_Assignment_. Identify each line of the material below that contains the string "state" and copy those lines. Case counts, so match capitalization exactly.
+ + +
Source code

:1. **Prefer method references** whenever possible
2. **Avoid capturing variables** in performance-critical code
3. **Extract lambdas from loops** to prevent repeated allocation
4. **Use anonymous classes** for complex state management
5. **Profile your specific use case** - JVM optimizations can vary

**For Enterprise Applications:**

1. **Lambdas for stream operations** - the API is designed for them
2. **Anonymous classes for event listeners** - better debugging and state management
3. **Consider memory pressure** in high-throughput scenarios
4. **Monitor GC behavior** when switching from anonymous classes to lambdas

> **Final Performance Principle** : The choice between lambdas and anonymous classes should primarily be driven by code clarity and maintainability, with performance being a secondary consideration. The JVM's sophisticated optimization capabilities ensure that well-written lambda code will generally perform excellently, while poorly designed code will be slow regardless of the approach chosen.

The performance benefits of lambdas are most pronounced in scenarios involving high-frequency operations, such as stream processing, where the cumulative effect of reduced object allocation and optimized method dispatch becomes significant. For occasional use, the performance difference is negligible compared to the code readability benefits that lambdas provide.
+ + +
_Response area_.
4. **Use anonymous classes** for complex state management
2. **Anonymous classes for event listeners** - better debugging and state management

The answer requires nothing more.